Brande wrote textbooks based on his courses of lectures on geology, chemistry, and pharmacy: Outlines of Geology (London, 1817, 1829); A Manual of Chemistry: Containing the Principal Facts of the Science Arranged in the Order in Which They Are Discussed and Illustrated in the Lectures at the Royal Institution (London, 1819; 6th ed., 1848; American ed., New York[?], 1829); A Manual of Pharmacy (London, 1825, 1833). He also wrote Chemistry (London, 1863), with A. S. Taylor, terming it “especially adapted for students.” Among his other reference works should be noted A Dictionary of Materia Medica and Practical Pharmacy, Including a Translation of the Formulae of the London Pharmacopoeia (London, 1839), said to have been invaluable to medical students of his day.
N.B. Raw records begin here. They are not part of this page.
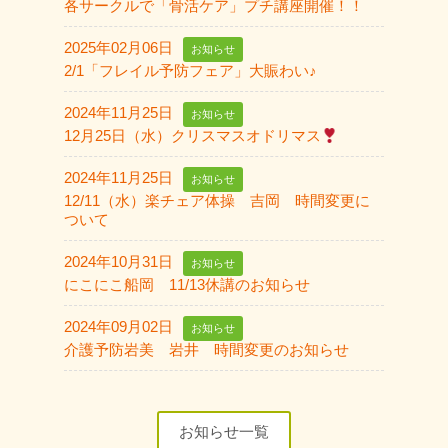
各サークルで「骨活ケア」プチ講座開催！！
2025年02月06日
お知らせ
2/1「フレイル予防フェア」大賑わい♪
2024年11月25日
お知らせ
12月25日（水）クリスマスオドリマス
2024年11月25日
お知らせ
12/11（水）楽チェア体操 吉岡 時間変更に
ついて
2024年10月31日
お知らせ
にこにこ船岡 11/13休講のお知らせ
2024年09月02日
お知らせ
介護予防岩美 岩井 時間変更のお知らせ
お知らせ一覧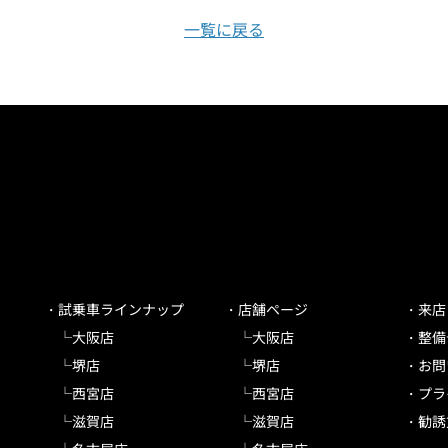
一覧に戻る
試乗車ラインナップ
店舗ページ
来店
大阪店
大阪店
整備
堺店
堺店
お問
西宮店
西宮店
プラ
滋賀店
滋賀店
勧誘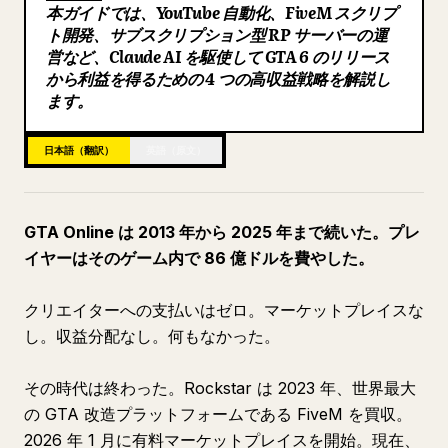
本ガイドでは、YouTube 自動化、FiveM スクリプ
ブログ
ト開発、サブスクリプション型 RP サーバーの運
営など、Claude AI を駆使して GTA 6 のリリース
から利益を得るための 4 つの高収益戦略を解説し
更新情報
ます。
日本語（翻訳）
英語（原文）
GTA Online は 2013 年から 2025 年まで続いた。プレ
イヤーはそのゲーム内で 86 億ドルを費やした。
クリエイターへの支払いはゼロ。マーケットプレイスな
し。収益分配なし。何もなかった。
その時代は終わった。Rockstar は 2023 年、世界最大
の GTA 改造プラットフォームである FiveM を買収。
2026 年 1 月に有料マーケットプレイスを開始。現在、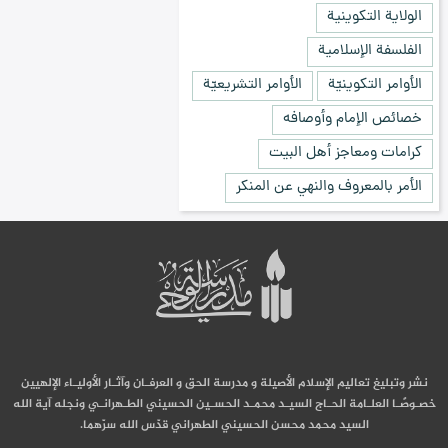
الولاية التكوينية
الفلسفة الإسلامية
الأوامر التكوينيّة
الأوامر التشريعيّة
خصائص الإمام وأوصافه
كرامات ومعاجز أهل البيت
الأمر بالمعروف والنهي عن المنكر
نشر وتبليغ تعاليم الإسلام الأصيلة و مدرسة الحق و العرفـان وآثـار الأوليـاء الإلهيين
خصـوصًـا العلـامة الحـاج السيـد محمـد الحسـين الحسيني الطـهرانـي ونجله آية الله
السيد محمد محسن الحسيني الطهراني قدّس الله سرّهما.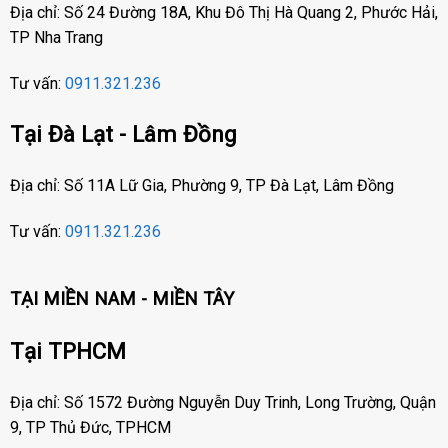
Địa chỉ: Số 24 Đường 18A, Khu Đô Thị Hà Quang 2, Phước Hải,
TP Nha Trang
Tư vấn:
0911.321.236
Tại Đà Lạt - Lâm Đồng
Địa chỉ: Số 11A Lữ Gia, Phường 9, TP Đà Lạt, Lâm Đồng
Tư vấn:
0911.321.236
TẠI MIỀN NAM - MIỀN TÂY
Tại TPHCM
Địa chỉ: Số 1572 Đường Nguyễn Duy Trinh, Long Trường, Quận
9, TP Thủ Đức, TPHCM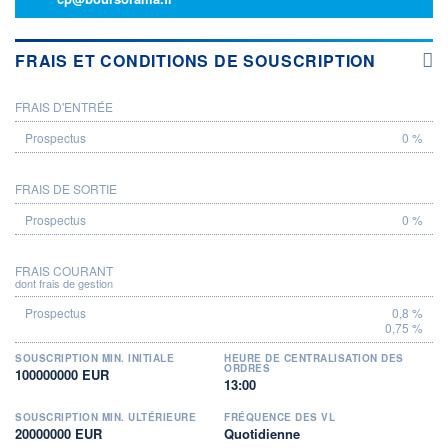
FRAIS ET CONDITIONS DE SOUSCRIPTION
FRAIS D'ENTRÉE
PROSPECTUS
0 %
FRAIS DE SORTIE
0 %
FRAIS COURANT
dont frais de gestion
0,8 %
0,75 %
SOUSCRIPTION MIN. INITIALE
HEURE DE CENTRALISATION DES
ORDRES
100000000 EUR
13:00
SOUSCRIPTION MIN. ULTÉRIEURE
FRÉQUENCE DES VL
20000000 EUR
Quotidienne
His catholic interests are evidenced by his editorship of A Dictionary of Science, Literature and Art (London, 1842, 1852, 1853; New York, 1847; rev. ed., 3 vols., 1865–1867, 1875). Most of his papers are listed in The Royal Society Catalogue of Scientific Papers, l (1867), 564–566. Those omitted are of little importance, and most are in the Quarterly Journal, in the period 1816–1830.

No adequate biography exists; the best biographical sketch is the obituary notice in Proceedings of the Royal Society, 16 (1868), ii–viii.